What you should do
Give the entries again exactly. Skip the pictures.
=== Extracted records ===
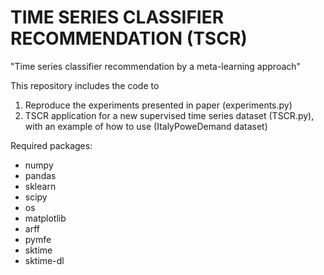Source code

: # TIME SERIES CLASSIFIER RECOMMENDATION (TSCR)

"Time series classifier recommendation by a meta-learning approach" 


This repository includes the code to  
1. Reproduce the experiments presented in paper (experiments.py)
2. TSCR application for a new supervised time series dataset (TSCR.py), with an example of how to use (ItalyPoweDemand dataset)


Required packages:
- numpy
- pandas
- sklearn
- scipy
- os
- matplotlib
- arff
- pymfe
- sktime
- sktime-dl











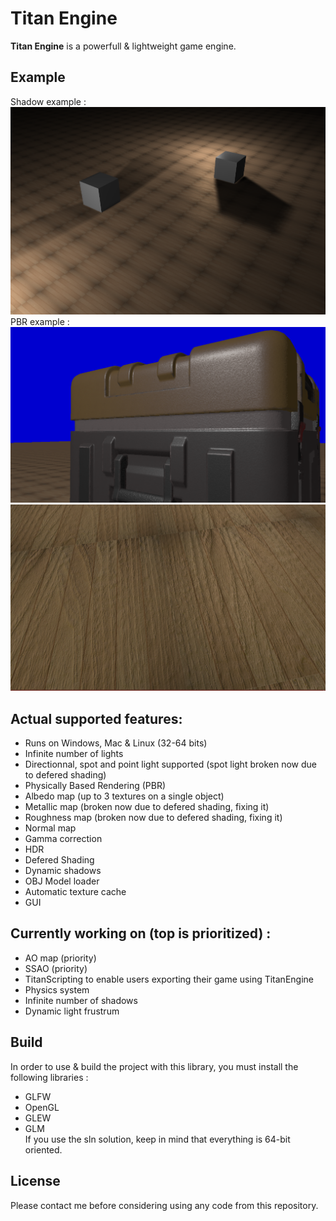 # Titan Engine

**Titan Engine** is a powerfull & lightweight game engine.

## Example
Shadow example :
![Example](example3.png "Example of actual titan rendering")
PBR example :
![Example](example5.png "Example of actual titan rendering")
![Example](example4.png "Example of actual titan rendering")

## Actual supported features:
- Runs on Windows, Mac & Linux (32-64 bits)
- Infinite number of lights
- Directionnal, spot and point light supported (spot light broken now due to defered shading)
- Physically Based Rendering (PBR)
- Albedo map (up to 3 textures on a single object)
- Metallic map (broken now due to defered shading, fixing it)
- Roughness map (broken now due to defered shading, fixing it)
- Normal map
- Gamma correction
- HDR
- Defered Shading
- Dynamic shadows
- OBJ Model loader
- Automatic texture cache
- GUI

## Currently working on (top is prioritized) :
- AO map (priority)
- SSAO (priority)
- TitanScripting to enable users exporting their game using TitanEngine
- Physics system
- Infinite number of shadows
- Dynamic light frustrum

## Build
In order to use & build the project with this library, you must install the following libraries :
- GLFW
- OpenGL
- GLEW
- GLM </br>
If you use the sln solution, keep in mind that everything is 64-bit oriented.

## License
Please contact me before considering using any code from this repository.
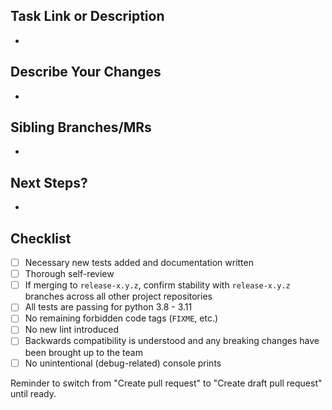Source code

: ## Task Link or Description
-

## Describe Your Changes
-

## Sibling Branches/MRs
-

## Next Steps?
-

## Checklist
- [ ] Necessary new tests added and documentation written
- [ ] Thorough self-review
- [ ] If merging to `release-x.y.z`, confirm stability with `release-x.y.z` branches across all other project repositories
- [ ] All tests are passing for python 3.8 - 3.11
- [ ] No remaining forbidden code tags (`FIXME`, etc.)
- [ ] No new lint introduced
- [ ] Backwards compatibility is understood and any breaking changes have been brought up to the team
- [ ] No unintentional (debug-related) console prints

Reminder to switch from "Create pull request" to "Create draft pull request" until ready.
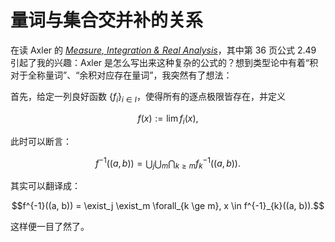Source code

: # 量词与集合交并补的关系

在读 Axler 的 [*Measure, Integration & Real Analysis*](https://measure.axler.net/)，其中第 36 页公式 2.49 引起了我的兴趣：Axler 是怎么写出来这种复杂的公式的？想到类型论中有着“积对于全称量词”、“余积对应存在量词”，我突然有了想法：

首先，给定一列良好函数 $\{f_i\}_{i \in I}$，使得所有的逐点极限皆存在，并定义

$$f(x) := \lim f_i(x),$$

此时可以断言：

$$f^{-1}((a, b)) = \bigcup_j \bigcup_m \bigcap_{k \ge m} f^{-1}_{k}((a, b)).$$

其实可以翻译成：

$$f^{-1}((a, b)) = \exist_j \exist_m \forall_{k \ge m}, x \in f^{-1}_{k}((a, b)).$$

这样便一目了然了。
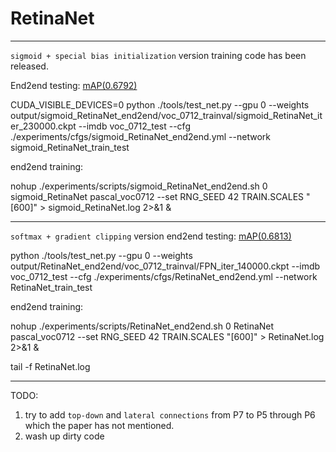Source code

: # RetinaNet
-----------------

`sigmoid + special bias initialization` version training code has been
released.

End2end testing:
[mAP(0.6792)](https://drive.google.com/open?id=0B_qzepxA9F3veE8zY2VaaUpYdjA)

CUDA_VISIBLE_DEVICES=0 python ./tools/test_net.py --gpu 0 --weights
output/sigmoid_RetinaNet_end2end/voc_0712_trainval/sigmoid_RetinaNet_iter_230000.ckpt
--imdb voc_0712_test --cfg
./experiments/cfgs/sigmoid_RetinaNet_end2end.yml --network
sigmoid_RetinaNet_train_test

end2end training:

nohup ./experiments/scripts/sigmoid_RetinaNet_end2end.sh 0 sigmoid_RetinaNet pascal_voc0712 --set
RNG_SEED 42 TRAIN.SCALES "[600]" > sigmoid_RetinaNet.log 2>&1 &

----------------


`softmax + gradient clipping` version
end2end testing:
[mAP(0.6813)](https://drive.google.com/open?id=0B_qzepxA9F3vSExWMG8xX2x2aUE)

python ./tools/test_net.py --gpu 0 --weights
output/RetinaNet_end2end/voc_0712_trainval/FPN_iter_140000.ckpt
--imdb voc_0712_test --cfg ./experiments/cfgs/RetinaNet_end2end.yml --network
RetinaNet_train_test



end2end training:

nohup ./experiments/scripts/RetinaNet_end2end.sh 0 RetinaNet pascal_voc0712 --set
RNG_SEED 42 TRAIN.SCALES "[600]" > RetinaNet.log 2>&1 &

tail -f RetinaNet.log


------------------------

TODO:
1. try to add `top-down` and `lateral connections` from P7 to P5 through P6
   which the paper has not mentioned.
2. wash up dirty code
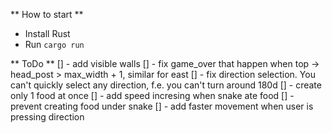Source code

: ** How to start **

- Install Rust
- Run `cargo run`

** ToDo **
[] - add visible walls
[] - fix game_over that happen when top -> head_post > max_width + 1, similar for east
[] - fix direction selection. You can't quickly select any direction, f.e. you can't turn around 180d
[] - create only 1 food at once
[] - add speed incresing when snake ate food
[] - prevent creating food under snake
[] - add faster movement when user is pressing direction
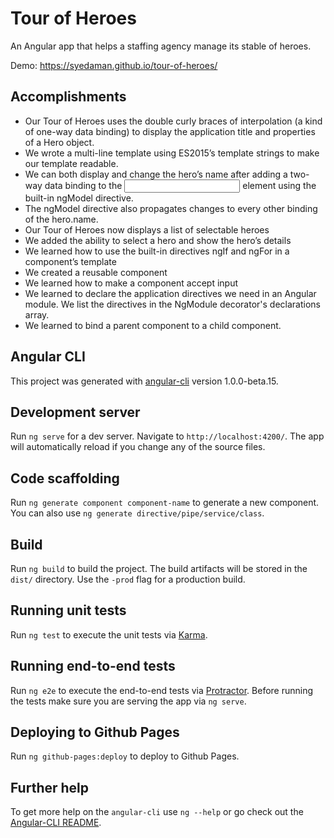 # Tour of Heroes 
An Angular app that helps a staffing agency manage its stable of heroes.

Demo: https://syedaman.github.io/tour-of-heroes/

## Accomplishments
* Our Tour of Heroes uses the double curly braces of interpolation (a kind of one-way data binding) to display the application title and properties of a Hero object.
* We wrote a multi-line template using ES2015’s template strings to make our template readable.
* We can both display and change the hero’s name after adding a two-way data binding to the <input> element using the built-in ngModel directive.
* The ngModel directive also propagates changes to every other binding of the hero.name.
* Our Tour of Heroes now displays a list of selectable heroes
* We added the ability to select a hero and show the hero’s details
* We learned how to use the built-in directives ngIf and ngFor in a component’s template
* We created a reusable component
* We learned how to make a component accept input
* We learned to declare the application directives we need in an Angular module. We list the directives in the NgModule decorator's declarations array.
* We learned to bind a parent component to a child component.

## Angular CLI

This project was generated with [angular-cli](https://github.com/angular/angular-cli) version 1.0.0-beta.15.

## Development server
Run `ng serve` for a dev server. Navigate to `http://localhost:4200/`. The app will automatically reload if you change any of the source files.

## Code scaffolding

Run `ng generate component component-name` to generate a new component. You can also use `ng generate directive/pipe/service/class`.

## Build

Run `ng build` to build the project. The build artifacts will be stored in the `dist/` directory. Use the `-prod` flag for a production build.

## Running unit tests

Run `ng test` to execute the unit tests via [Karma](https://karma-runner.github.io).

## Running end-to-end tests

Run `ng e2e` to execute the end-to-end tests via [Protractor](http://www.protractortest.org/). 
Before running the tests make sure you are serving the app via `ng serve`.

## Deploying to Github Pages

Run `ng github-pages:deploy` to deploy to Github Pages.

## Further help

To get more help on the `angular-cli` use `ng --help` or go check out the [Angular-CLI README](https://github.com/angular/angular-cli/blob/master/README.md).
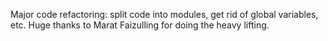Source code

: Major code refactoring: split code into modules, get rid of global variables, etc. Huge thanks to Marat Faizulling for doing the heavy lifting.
===
Answer to the problem
Source code

: # TIME SERIES CLASSIFIER RECOMMENDATION (TSCR)

"Time series classifier recommendation by a meta-learning approach" 


This repository includes the code to  
1. Reproduce the experiments presented in paper (experiments.py)
2. TSCR application for a new supervised time series dataset (TSCR.py), with an example of how to use (ItalyPoweDemand dataset)


Required packages:
- numpy
- pandas
- sklearn
- scipy
- os
- matplotlib
- arff
- pymfe
- sktime
- sktime-dl











 # Titan Engine

**Titan Engine** is a powerfull & lightweight game engine.

## Example
Shadow example :
![Example](example3.png "Example of actual titan rendering")
PBR example :
![Example](example5.png "Example of actual titan rendering")
![Example](example4.png "Example of actual titan rendering")

## Actual supported features:
- Runs on Windows, Mac & Linux (32-64 bits)
- Infinite number of lights
- Directionnal, spot and point light supported (spot light broken now due to defered shading)
- Physically Based Rendering (PBR)
- Albedo map (up to 3 textures on a single object)
- Metallic map (broken now due to defered shading, fixing it)
- Roughness map (broken now due to defered shading, fixing it)
- Normal map
- Gamma correction
- HDR
- Defered Shading
- Dynamic shadows
- OBJ Model loader
- Automatic texture cache
- GUI

## Currently working on (top is prioritized) :
- AO map (priority)
- SSAO (priority)
- TitanScripting to enable users exporting their game using TitanEngine
- Physics system
- Infinite number of shadows
- Dynamic light frustrum

## Build
In order to use & build the project with this library, you must install the following libraries :
- GLFW
- OpenGL
- GLEW
- GLM </br>
If you use the sln solution, keep in mind that everything is 64-bit oriented.

## License
Please contact me before considering using any code from this repository.
Source code

: ## Task Link or Description
-

## Describe Your Changes
-

## Sibling Branches/MRs
-

## Next Steps?
-

## Checklist
- [ ] Necessary new tests added and documentation written
- [ ] Thorough self-review
- [ ] If merging to `release-x.y.z`, confirm stability with `release-x.y.z` branches across all other project repositories
- [ ] All tests are passing for python 3.8 - 3.11
- [ ] No remaining forbidden code tags (`FIXME`, etc.)
- [ ] No new lint introduced
- [ ] Backwards compatibility is understood and any breaking changes have been brought up to the team
- [ ] No unintentional (debug-related) console prints

Reminder to switch from "Create pull request" to "Create draft pull request" until ready.
Source code

: # 量词与集合交并补的关系

在读 Axler 的 [*Measure, Integration & Real Analysis*](https://measure.axler.net/)，其中第 36 页公式 2.49 引起了我的兴趣：Axler 是怎么写出来这种复杂的公式的？想到类型论中有着“积对于全称量词”、“余积对应存在量词”，我突然有了想法：

首先，给定一列良好函数 $\{f_i\}_{i \in I}$，使得所有的逐点极限皆存在，并定义

$$f(x) := \lim f_i(x),$$

此时可以断言：

$$f^{-1}((a, b)) = \bigcup_j \bigcup_m \bigcap_{k \ge m} f^{-1}_{k}((a, b)).$$

其实可以翻译成：

$$f^{-1}((a, b)) = \exist_j \exist_m \forall_{k \ge m}, x \in f^{-1}_{k}((a, b)).$$

这样便一目了然了。
Source code

: # RetinaNet
-----------------

`sigmoid + special bias initialization` version training code has been
released.

End2end testing:
[mAP(0.6792)](https://drive.google.com/open?id=0B_qzepxA9F3veE8zY2VaaUpYdjA)

CUDA_VISIBLE_DEVICES=0 python ./tools/test_net.py --gpu 0 --weights
output/sigmoid_RetinaNet_end2end/voc_0712_trainval/sigmoid_RetinaNet_iter_230000.ckpt
--imdb voc_0712_test --cfg
./experiments/cfgs/sigmoid_RetinaNet_end2end.yml --network
sigmoid_RetinaNet_train_test

end2end training:

nohup ./experiments/scripts/sigmoid_RetinaNet_end2end.sh 0 sigmoid_RetinaNet pascal_voc0712 --set
RNG_SEED 42 TRAIN.SCALES "[600]" > sigmoid_RetinaNet.log 2>&1 &

----------------


`softmax + gradient clipping` version
end2end testing:
[mAP(0.6813)](https://drive.google.com/open?id=0B_qzepxA9F3vSExWMG8xX2x2aUE)

python ./tools/test_net.py --gpu 0 --weights
output/RetinaNet_end2end/voc_0712_trainval/FPN_iter_140000.ckpt
--imdb voc_0712_test --cfg ./experiments/cfgs/RetinaNet_end2end.yml --network
RetinaNet_train_test



end2end training:

nohup ./experiments/scripts/RetinaNet_end2end.sh 0 RetinaNet pascal_voc0712 --set
RNG_SEED 42 TRAIN.SCALES "[600]" > RetinaNet.log 2>&1 &

tail -f RetinaNet.log


------------------------

TODO:
1. try to add `top-down` and `lateral connections` from P7 to P5 through P6
   which the paper has not mentioned.
2. wash up dirty code
Source code

: ** How to start **

- Install Rust
- Run `cargo run`

** ToDo **
[] - add visible walls
[] - fix game_over that happen when top -> head_post > max_width + 1, similar for east
[] - fix direction selection. You can't quickly select any direction, f.e. you can't turn around 180d
[] - create only 1 food at once
[] - add speed incresing when snake ate food
[] - prevent creating food under snake
[] - add faster movement when user is pressing direction
 # Tour of Heroes 
An Angular app that helps a staffing agency manage its stable of heroes.

Demo: https://syedaman.github.io/tour-of-heroes/

## Accomplishments
* Our Tour of Heroes uses the double curly braces of interpolation (a kind of one-way data binding) to display the application title and properties of a Hero object.
* We wrote a multi-line template using ES2015’s template strings to make our template readable.
* We can both display and change the hero’s name after adding a two-way data binding to the <input> element using the built-in ngModel directive.
* The ngModel directive also propagates changes to every other binding of the hero.name.
* Our Tour of Heroes now displays a list of selectable heroes
* We added the ability to select a hero and show the hero’s details
* We learned how to use the built-in directives ngIf and ngFor in a component’s template
* We created a reusable component
* We learned how to make a component accept input
* We learned to declare the application directives we need in an Angular module. We list the directives in the NgModule decorator's declarations array.
* We learned to bind a parent component to a child component.

## Angular CLI

This project was generated with [angular-cli](https://github.com/angular/angular-cli) version 1.0.0-beta.15.

## Development server
Run `ng serve` for a dev server. Navigate to `http://localhost:4200/`. The app will automatically reload if you change any of the source files.

## Code scaffolding

Run `ng generate component component-name` to generate a new component. You can also use `ng generate directive/pipe/service/class`.

## Build

Run `ng build` to build the project. The build artifacts will be stored in the `dist/` directory. Use the `-prod` flag for a production build.

## Running unit tests

Run `ng test` to execute the unit tests via [Karma](https://karma-runner.github.io).

## Running end-to-end tests

Run `ng e2e` to execute the end-to-end tests via [Protractor](http://www.protractortest.org/). 
Before running the tests make sure you are serving the app via `ng serve`.

## Deploying to Github Pages

Run `ng github-pages:deploy` to deploy to Github Pages.

## Further help

To get more help on the `angular-cli` use `ng --help` or go check out the [Angular-CLI README](https://github.com/angular/angular-cli/blob/master/README.md).
Source code

: Major code refactoring: split code into modules, get rid of global variables, etc. Huge thanks to Marat Faizulling for doing the heavy lifting.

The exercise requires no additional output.